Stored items
....

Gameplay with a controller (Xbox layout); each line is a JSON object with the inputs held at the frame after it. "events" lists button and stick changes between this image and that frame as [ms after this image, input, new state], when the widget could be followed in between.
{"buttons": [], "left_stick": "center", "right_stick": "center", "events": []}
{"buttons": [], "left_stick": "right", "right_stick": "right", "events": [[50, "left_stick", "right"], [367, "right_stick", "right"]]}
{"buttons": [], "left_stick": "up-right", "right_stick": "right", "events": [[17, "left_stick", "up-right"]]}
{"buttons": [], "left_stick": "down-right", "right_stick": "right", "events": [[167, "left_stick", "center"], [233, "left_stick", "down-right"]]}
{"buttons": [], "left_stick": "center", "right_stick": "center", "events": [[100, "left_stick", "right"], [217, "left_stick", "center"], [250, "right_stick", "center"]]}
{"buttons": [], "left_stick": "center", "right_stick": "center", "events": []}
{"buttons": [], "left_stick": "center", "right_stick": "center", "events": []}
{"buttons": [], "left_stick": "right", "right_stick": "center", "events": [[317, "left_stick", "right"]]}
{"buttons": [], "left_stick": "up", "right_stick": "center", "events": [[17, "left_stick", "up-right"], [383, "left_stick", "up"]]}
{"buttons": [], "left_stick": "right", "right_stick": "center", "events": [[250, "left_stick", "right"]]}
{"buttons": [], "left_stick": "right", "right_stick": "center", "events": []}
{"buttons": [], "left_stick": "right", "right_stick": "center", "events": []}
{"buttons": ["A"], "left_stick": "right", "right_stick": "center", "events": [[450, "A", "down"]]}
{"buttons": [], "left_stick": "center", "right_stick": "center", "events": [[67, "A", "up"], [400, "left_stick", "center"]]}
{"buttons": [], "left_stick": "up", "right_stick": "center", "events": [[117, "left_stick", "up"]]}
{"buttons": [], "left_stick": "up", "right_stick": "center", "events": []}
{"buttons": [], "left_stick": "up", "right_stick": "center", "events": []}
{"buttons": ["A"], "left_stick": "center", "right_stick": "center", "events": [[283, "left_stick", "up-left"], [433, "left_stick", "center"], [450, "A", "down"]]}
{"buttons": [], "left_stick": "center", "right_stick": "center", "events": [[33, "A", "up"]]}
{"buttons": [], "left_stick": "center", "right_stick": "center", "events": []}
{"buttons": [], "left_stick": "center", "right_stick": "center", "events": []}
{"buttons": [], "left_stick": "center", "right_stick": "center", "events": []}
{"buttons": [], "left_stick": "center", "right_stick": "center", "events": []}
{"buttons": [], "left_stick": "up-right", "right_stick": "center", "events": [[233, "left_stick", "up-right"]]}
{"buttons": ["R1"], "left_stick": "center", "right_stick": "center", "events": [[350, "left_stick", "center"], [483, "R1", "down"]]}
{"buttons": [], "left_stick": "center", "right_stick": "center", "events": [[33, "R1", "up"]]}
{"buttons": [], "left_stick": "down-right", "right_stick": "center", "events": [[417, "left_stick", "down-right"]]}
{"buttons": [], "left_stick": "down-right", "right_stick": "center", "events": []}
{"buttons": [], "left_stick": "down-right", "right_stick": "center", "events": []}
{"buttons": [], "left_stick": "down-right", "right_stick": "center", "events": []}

....

Activity
Without omitting anything, output the data verbatim.

Response
Gameplay with a controller (Xbox layout); each line is a JSON object with the inputs held at the frame after it. "events" lists button and stick changes between this image and that frame as [ms after this image, input, new state], when the widget could be followed in between.
{"buttons": [], "left_stick": "center", "right_stick": "center", "events": []}
{"buttons": [], "left_stick": "right", "right_stick": "right", "events": [[50, "left_stick", "right"], [367, "right_stick", "right"]]}
{"buttons": [], "left_stick": "up-right", "right_stick": "right", "events": [[17, "left_stick", "up-right"]]}
{"buttons": [], "left_stick": "down-right", "right_stick": "right", "events": [[167, "left_stick", "center"], [233, "left_stick", "down-right"]]}
{"buttons": [], "left_stick": "center", "right_stick": "center", "events": [[100, "left_stick", "right"], [217, "left_stick", "center"], [250, "right_stick", "center"]]}
{"buttons": [], "left_stick": "center", "right_stick": "center", "events": []}
{"buttons": [], "left_stick": "center", "right_stick": "center", "events": []}
{"buttons": [], "left_stick": "right", "right_stick": "center", "events": [[317, "left_stick", "right"]]}
{"buttons": [], "left_stick": "up", "right_stick": "center", "events": [[17, "left_stick", "up-right"], [383, "left_stick", "up"]]}
{"buttons": [], "left_stick": "right", "right_stick": "center", "events": [[250, "left_stick", "right"]]}
{"buttons": [], "left_stick": "right", "right_stick": "center", "events": []}
{"buttons": [], "left_stick": "right", "right_stick": "center", "events": []}
{"buttons": ["A"], "left_stick": "right", "right_stick": "center", "events": [[450, "A", "down"]]}
{"buttons": [], "left_stick": "center", "right_stick": "center", "events": [[67, "A", "up"], [400, "left_stick", "center"]]}
{"buttons": [], "left_stick": "up", "right_stick": "center", "events": [[117, "left_stick", "up"]]}
{"buttons": [], "left_stick": "up", "right_stick": "center", "events": []}
{"buttons": [], "left_stick": "up", "right_stick": "center", "events": []}
{"buttons": ["A"], "left_stick": "center", "right_stick": "center", "events": [[283, "left_stick", "up-left"], [433, "left_stick", "center"], [450, "A", "down"]]}
{"buttons": [], "left_stick": "center", "right_stick": "center", "events": [[33, "A", "up"]]}
{"buttons": [], "left_stick": "center", "right_stick": "center", "events": []}
{"buttons": [], "left_stick": "center", "right_stick": "center", "events": []}
{"buttons": [], "left_stick": "center", "right_stick": "center", "events": []}
{"buttons": [], "left_stick": "center", "right_stick": "center", "events": []}
{"buttons": [], "left_stick": "up-right", "right_stick": "center", "events": [[233, "left_stick", "up-right"]]}
{"buttons": ["R1"], "left_stick": "center", "right_stick": "center", "events": [[350, "left_stick", "center"], [483, "R1", "down"]]}
{"buttons": [], "left_stick": "center", "right_stick": "center", "events": [[33, "R1", "up"]]}
{"buttons": [], "left_stick": "down-right", "right_stick": "center", "events": [[417, "left_stick", "down-right"]]}
{"buttons": [], "left_stick": "down-right", "right_stick": "center", "events": []}
{"buttons": [], "left_stick": "down-right", "right_stick": "center", "events": []}
{"buttons": [], "left_stick": "down-right", "right_stick": "center", "events": []}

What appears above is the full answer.